* [Given records]

++++

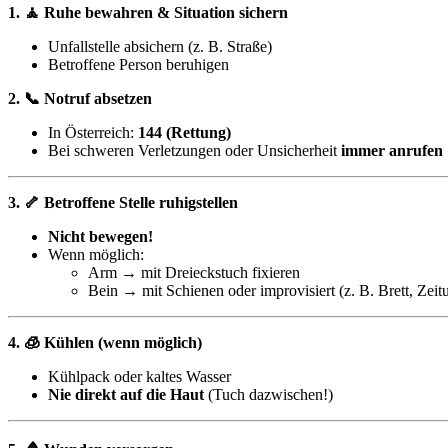
1. 🧘 Ruhe bewahren & Situation sichern
Unfallstelle absichern (z. B. Straße)
Betroffene Person beruhigen
2. 📞 Notruf absetzen
In Österreich:
144 (Rettung)
Bei schweren Verletzungen oder Unsicherheit
immer anrufen
3. 🦴 Betroffene Stelle ruhigstellen
Nicht bewegen!
Wenn möglich:
Arm → mit Dreieckstuch fixieren
Bein → mit Schienen oder improvisiert (z. B. Brett, Zeitu
4. 🧊 Kühlen (wenn möglich)
Kühlpack oder kaltes Wasser
Nie direkt auf die Haut
(Tuch dazwischen!)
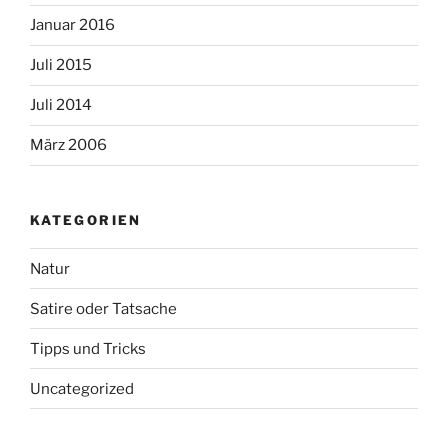
Januar 2016
Juli 2015
Juli 2014
März 2006
KATEGORIEN
Natur
Satire oder Tatsache
Tipps und Tricks
Uncategorized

++++

* [Exercise directions] Your reply should hold only the lines running from the one with "Nicht bewegen!" to the end of the data above, set down exactly, pictures omitted.

* [Your solution]
Nicht bewegen!
Wenn möglich:
Arm → mit Dreieckstuch fixieren
Bein → mit Schienen oder improvisiert (z. B. Brett, Zeitu
4. 🧊 Kühlen (wenn möglich)
Kühlpack oder kaltes Wasser
Nie direkt auf die Haut
(Tuch dazwischen!)
Januar 2016
Juli 2015
Juli 2014
März 2006
KATEGORIEN
Natur
Satire oder Tatsache
Tipps und Tricks
Uncategorized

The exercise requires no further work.